However, commercial radio chiefs are confident that the medium will be able to maintain its share of what the Central Office of Information (COI) does spend.
Government spending on advertising is set to drop by 50% in the current financial year with an immediate freeze on “non-essential” spending put in place by the coalition administration last month.
Cuts of this kind could hit radio hard, according to analysts, because of the amount of revenue generated by public sector money.
According to Nielsen Media Research, commercial radio derived almost a quarter (24.96%) of its revenue from the COI in the year to 10 February with £58.1m spent by the communications department in the period, up from £48.1m a year earlier.
The COI’S use of radio is also on the rise, focussing 25.97% of its spend on radio in the year to March, up from 21.89% 12 months earlier, according to NMR.
Commercial radio’s biggest players, Global Radio and Bauer Media will also expect to see a dent in their advertising revenues. According to Billetts Media Monitoring, the COI spent 7% of its 2009 outlay at Global stations including Heart and Capital, while Bauer Media, which also includes magazines, saw 5% of the COI’s money.
Grant Goddard, independent radio analyst, says commercial radio will be “hardest hit” by any cut to the COI budget because of its current reliance on the public purse.
Commercial radio chiefs will be hoping the sector’s recent recovery is not reversed by the anticipated drop in revenue from the COI. A recent WARC/AA study found that radio grew its share of the total display advertising market from 5.8% to 5.9% in 2009, while revenue increased by 6.3% in the final quarter of 2009.

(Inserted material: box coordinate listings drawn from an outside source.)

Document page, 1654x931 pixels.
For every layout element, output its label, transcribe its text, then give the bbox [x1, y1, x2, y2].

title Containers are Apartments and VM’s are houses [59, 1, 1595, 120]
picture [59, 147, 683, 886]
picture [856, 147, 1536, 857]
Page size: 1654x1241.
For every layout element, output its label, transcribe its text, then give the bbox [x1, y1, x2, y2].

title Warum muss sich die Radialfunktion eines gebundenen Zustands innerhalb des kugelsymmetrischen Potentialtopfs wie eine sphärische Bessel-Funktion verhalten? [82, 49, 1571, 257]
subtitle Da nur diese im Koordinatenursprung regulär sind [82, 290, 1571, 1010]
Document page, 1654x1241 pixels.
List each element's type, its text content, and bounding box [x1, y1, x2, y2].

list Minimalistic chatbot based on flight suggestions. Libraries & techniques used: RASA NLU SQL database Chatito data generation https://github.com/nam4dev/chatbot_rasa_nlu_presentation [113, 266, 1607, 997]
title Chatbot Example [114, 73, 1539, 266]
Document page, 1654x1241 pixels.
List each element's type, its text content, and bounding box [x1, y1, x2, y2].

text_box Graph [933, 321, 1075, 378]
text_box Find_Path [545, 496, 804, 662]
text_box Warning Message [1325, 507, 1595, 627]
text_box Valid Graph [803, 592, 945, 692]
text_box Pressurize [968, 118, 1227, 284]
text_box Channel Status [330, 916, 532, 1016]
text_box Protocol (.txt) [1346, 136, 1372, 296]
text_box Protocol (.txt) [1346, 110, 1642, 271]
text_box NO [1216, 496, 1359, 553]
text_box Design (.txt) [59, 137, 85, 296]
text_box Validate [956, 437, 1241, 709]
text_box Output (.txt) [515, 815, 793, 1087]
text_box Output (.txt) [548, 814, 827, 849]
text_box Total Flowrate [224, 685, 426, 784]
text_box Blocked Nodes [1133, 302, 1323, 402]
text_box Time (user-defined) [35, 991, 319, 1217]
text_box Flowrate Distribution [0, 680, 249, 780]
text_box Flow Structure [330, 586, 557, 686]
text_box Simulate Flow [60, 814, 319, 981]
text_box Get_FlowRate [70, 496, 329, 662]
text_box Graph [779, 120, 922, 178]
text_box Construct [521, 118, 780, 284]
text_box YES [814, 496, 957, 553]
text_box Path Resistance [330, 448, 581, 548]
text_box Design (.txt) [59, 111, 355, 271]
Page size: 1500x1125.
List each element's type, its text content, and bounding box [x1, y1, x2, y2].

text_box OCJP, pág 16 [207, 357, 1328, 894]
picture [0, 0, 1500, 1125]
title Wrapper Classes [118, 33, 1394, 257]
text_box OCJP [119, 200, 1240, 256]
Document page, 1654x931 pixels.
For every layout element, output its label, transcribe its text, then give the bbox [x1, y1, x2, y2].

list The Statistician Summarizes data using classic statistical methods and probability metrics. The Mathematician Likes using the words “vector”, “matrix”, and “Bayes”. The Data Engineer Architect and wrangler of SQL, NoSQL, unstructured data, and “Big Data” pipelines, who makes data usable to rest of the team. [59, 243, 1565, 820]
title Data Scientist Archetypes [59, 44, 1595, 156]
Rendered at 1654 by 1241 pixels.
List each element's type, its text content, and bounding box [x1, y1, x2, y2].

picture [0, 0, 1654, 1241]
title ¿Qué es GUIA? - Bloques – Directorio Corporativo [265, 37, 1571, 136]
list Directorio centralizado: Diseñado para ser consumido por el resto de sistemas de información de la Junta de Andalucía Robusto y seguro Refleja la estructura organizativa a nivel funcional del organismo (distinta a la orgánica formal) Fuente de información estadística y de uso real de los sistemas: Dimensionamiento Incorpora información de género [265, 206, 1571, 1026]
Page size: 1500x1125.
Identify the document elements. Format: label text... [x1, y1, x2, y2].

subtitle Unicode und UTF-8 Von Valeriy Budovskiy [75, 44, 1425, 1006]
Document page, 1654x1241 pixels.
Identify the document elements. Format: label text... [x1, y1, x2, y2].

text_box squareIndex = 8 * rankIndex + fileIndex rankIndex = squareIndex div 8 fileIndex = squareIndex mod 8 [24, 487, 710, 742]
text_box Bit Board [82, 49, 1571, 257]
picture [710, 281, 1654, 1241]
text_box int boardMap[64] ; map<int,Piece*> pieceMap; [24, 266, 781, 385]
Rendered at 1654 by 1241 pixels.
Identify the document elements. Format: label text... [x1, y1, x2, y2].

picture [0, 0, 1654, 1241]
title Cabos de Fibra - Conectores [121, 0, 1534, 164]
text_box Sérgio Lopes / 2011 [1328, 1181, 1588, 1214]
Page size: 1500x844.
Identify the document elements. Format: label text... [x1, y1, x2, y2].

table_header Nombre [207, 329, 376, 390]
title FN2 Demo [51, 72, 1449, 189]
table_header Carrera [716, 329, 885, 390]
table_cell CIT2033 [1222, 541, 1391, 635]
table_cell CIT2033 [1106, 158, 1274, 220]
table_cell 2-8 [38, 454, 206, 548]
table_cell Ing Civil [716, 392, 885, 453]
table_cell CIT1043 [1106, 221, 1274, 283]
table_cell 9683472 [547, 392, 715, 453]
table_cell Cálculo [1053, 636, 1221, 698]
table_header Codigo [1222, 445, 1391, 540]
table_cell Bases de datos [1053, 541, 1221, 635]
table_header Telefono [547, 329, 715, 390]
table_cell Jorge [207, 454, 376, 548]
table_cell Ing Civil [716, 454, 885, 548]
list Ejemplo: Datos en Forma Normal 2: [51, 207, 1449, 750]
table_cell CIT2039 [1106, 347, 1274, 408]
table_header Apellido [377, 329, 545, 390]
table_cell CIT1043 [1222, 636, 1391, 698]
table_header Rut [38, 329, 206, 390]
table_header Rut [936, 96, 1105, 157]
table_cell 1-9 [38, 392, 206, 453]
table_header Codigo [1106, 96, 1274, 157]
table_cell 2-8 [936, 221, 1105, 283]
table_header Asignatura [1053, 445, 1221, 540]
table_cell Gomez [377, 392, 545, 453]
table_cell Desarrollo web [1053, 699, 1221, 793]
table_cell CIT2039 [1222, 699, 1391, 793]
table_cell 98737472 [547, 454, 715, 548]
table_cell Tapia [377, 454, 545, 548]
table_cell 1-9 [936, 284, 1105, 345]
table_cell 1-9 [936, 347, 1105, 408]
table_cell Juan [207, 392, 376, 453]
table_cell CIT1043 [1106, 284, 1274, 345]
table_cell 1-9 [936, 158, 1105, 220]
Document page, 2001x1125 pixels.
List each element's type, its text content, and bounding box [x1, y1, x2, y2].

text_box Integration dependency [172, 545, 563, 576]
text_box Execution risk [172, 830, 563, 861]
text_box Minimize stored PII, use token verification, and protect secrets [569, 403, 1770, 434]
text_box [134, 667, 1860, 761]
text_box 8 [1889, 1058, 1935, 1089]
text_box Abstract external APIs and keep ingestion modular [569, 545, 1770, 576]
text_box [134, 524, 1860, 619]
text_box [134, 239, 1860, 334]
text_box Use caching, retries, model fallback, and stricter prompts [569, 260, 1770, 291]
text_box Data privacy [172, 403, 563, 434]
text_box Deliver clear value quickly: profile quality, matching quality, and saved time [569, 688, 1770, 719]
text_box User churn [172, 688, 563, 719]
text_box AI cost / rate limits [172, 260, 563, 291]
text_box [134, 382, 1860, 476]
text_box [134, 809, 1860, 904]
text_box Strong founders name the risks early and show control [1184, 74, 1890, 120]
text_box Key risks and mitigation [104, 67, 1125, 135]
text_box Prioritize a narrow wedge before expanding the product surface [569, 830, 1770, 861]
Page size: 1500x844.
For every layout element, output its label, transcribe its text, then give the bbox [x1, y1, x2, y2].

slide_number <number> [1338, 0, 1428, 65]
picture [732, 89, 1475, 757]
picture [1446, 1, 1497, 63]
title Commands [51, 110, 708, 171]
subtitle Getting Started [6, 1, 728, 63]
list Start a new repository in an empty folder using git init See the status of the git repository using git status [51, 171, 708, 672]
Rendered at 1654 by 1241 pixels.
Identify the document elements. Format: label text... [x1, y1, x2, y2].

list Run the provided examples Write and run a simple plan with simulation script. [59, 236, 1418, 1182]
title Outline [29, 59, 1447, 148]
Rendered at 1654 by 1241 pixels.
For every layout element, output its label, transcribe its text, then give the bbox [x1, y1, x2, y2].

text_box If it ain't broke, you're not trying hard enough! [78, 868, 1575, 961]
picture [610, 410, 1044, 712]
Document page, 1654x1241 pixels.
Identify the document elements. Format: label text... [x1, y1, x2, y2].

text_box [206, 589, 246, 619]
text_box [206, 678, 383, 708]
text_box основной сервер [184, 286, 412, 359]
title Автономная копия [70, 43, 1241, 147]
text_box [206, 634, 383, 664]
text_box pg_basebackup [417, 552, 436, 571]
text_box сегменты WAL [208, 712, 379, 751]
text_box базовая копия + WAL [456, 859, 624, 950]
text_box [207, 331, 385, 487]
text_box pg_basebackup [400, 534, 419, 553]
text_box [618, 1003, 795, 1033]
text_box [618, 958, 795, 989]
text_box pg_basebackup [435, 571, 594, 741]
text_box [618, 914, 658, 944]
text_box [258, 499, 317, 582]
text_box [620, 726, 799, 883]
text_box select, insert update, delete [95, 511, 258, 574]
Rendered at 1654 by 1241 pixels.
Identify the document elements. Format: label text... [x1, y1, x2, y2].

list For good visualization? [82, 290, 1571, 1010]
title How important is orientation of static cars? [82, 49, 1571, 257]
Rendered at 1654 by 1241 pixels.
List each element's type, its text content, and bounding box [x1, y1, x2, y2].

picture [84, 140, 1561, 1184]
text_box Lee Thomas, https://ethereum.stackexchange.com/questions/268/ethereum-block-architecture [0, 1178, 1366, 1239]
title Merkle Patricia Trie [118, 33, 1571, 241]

The sector also registered its highest listening figures since 2002 in the first three months of the year with over 32 million people tuning in each week.
Simon Redican, managing director of the Radio Advertising Bureau, says although radio will not be immune from the cuts, it is “well placed” to “fight its corner” and be included in the campaigns that do escape the axe.
“If the Government takes a line by line approach to reviewing advertising spending then radio is in a good position,” he says.
“In audience terms, radio continues to attract hard to reach audiences and allows national government to speak at a local level. What’s more, in investment terms, radio is easily the most cost efficient medium for tax payers’ money.
As such, we are optimistic that radio’s strengths will be recognised as COI budgets come under ever greater scrutiny,” he adds.